Before Complaining, Try Walking A Mile In Their Shoes

, , , , | Right | August 23, 2018

(I am meeting a friend I haven’t seen in a long time for a brewery tour. I read the website to look up operating hours, product information, and anything else I might need or want to know. There are three men and three women besides us gathered for the tour. The following exchange occurs right before the tour takes off.)

Woman #1: “Babe, let’s go on the tour! It’s free!”

Employee: “Ooh, sorry, guys, but no open-toed shoes on the tour.”

Woman #2: “They’re only flip flops! I wear them all the time. Trust me, I’m not going to trip and fall.”

Employee: “We don’t allow sandals, flip flops, or any open-toed shoes on the tour because of the machinery, and it may be slippery.”

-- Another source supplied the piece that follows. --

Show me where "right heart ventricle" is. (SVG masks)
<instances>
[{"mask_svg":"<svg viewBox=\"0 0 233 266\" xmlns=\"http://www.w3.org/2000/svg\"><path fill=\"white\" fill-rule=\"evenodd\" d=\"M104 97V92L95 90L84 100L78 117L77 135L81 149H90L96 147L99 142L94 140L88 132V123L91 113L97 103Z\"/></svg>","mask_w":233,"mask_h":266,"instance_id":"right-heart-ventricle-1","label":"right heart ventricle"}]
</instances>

Woman #2: “How come she—” *pointing at me* “—can go, and we can’t?”

Employee: “Because she—” *pointing at me* “—is wearing sneakers.”

Woman #1: “If you didn’t want us wearing flip flops on the tour, you really should post it on your website so we’d know. It’s not fair.”

Employee: “It is on the website. We put in on there to prevent incidents like this from happening. Sorry, but the tour is leaving now.”

(The tour begins, and we walk through the door.)

Me: “I read it on the website, which is why I changed my shoes before I got here. I wanted to be prepared, so I read all about the tour times and such.”

Employee: “I know it’s on the website, but nobody bothers to check before they come. Oh, well.”

(My friend and I ended up having a private tour, since nobody else was allowed to come.)